How the U.S. became a science superpower
China’s rise and U.S. retreat in key fields
- Several researchers report that, in some areas (e.g., radar), Chinese papers have gone from weak imitations to being the cutting edge; “new ideas” are often pre-empted by Chinese teams.
- China is actively recruiting with high salaries and large startup packages; some commenters describe direct offers to run labs there.
- Many see current U.S. cuts (especially under DOGE / the current administration) as accelerating a loss of leadership just as China’s ecosystem matures.
Indirect cost reimbursement and university overhead
- The article’s claim that indirect cost reimbursement was “secret sauce” is fiercely debated.
- Defenders say overhead pays for facilities, shared equipment, compliance, and staff; without it, labs can’t function and top researchers will leave. Rates are described as negotiated and relatively small in macro budget terms.
- Critics argue universities are bloated, can accept lower-overhead private grants, and need more transparency. They propose caps on overhead and public budgets; others respond that private grants are subsidized by full‑overhead federal grants and are a small fraction of total funding.
Brain drain, researcher mobility, and politics
- Multiple comments note increasing moves from U.S. institutions to EU or Asian ones, driven by funding uncertainty and political hostility toward science and academia.
- Some see current ideological attacks (e.g., on elite universities, DEI, “viewpoint diversity”) as analogous to historical purges of academics by authoritarian regimes.

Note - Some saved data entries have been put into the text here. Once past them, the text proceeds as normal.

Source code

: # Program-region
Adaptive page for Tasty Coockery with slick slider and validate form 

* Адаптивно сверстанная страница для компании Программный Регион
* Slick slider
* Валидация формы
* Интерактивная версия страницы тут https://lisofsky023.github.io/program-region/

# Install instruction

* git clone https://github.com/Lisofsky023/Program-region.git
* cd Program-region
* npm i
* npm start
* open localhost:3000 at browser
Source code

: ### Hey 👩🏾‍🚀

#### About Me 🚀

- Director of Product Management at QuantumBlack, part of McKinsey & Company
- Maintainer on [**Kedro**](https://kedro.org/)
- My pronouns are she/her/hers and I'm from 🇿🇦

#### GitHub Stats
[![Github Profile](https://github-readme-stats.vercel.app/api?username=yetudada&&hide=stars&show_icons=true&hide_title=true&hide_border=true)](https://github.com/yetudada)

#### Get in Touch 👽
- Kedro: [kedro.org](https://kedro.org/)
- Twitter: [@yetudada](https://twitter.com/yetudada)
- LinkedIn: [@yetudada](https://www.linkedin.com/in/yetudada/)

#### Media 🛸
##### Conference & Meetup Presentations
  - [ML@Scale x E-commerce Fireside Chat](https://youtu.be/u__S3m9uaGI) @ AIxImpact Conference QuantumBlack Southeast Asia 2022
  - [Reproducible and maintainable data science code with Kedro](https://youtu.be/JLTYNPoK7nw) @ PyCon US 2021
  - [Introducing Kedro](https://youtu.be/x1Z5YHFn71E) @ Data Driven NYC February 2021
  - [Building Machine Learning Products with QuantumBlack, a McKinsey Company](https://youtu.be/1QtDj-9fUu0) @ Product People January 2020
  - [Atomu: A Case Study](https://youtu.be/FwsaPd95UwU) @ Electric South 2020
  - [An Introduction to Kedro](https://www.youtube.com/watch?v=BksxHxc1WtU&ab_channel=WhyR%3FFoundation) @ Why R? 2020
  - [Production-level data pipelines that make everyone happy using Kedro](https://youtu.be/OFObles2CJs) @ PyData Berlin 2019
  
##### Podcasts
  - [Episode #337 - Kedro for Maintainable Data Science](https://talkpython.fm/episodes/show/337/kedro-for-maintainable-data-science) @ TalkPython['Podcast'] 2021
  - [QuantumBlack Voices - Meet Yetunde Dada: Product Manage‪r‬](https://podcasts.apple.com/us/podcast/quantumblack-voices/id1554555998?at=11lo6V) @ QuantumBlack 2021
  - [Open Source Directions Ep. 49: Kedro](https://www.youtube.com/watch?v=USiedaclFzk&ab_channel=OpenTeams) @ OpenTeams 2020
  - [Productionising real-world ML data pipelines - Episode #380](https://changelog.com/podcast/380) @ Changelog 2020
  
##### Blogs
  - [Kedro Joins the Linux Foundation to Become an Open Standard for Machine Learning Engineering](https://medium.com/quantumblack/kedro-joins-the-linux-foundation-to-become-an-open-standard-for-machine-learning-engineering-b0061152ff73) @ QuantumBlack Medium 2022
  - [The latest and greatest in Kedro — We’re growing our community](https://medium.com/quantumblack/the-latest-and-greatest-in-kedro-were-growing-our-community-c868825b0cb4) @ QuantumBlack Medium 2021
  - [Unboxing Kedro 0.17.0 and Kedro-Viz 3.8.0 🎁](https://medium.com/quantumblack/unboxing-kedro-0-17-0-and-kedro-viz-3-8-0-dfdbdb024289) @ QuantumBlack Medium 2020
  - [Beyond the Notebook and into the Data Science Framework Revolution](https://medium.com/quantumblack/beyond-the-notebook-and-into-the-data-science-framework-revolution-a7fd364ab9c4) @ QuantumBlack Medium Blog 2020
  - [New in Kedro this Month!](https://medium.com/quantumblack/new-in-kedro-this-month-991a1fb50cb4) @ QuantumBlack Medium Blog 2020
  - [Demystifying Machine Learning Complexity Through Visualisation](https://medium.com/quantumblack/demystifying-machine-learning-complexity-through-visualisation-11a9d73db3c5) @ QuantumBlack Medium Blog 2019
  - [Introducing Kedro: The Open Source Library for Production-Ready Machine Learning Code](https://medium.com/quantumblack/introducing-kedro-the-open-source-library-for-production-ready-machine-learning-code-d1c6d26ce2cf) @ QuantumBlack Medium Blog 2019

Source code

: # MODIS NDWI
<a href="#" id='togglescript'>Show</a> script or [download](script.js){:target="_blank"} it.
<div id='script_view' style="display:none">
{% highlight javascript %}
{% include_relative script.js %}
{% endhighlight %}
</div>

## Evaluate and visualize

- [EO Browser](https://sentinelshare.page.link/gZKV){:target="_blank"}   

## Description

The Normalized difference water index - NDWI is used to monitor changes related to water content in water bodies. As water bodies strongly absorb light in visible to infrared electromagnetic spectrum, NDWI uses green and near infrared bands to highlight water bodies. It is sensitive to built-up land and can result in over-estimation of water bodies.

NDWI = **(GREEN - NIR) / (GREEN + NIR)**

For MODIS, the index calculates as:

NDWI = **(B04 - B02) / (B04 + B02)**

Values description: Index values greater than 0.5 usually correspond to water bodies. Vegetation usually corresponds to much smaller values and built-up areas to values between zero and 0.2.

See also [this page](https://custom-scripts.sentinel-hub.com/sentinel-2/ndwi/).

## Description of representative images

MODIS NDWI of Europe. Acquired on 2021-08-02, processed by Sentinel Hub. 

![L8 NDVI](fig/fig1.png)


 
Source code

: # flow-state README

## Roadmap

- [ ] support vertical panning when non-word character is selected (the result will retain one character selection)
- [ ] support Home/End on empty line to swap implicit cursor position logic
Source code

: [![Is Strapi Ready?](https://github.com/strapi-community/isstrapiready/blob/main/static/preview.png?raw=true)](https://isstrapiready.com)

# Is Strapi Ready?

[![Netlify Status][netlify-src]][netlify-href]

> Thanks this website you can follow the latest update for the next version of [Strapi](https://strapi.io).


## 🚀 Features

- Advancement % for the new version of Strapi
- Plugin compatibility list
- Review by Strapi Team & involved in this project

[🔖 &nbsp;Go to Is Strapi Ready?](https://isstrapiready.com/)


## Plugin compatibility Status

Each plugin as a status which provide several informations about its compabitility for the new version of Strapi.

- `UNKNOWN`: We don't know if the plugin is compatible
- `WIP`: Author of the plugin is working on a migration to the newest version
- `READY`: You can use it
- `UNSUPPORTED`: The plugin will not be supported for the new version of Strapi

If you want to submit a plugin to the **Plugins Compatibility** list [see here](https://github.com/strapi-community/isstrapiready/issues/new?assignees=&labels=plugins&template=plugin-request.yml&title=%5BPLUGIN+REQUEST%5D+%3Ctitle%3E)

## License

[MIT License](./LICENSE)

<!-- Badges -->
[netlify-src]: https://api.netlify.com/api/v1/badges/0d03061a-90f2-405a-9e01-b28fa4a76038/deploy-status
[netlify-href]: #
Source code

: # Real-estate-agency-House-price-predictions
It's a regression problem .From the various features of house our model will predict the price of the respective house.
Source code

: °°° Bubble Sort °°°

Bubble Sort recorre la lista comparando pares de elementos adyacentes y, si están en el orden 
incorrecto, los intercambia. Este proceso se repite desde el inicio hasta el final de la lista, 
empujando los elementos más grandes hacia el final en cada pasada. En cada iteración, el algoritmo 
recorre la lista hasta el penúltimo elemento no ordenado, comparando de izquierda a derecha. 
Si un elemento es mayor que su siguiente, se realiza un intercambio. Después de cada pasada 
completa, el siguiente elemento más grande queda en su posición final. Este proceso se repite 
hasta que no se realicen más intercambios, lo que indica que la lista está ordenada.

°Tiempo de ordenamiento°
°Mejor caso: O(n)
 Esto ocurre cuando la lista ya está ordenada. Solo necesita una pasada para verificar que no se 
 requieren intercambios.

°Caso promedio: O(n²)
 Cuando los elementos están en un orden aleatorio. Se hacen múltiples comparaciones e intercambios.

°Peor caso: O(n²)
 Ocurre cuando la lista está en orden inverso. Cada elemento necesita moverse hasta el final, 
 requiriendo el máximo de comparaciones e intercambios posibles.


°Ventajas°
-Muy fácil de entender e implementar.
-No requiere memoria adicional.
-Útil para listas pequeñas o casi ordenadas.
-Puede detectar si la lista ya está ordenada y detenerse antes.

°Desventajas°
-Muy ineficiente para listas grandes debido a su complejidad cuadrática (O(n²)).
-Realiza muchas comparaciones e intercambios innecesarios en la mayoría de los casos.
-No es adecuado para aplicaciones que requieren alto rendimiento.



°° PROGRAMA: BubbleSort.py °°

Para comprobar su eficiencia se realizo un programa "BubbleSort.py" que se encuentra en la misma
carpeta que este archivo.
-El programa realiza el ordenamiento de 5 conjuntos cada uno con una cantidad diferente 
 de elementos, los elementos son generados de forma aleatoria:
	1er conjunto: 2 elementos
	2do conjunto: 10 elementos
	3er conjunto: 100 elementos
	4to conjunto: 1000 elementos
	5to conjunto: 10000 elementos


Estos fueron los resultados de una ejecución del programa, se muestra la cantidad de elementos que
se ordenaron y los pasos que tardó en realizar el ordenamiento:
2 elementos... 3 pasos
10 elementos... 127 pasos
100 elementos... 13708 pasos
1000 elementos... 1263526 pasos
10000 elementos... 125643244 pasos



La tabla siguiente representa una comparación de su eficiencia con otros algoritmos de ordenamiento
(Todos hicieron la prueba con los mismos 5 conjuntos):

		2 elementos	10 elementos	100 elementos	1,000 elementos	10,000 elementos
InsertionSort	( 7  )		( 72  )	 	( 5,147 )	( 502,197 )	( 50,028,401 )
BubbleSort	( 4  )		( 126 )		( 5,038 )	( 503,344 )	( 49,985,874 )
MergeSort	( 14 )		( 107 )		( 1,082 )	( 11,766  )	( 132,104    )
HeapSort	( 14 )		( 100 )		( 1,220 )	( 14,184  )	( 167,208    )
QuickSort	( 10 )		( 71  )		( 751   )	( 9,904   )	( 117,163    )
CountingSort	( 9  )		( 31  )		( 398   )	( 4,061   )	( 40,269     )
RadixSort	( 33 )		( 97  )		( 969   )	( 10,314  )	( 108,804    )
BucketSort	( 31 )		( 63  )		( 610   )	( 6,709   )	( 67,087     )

Debt, taxes, and whether cuts are fiscally rational
- One camp argues U.S. debt and interest costs are becoming unsustainable, so all programs—including research—must be on the table.
- Others counter that R&D is a tiny share of spending, has high long‑run ROI, and cutting it is like “shaving your head to lose weight.” They point instead to tax cuts, military spending, and unwillingness to tax high wealth.
- There is deep disagreement over whether “tax the rich” can meaningfully fix the deficit, and over how much blame belongs to social programs vs. wars and tax policy.
Models of science funding and broader history
- Some think the U.S. advantage is less about one mechanism and more about: post‑WWII wealth and intact industry, decentralized funding through universities, integration with private industry, and massive talent inflows (including via Operation Paperclip).
- Britain’s centralized lab model and postwar austerity are cited as cautionary, but commenters dispute how much current U.S. problems really resemble Britain in 1945.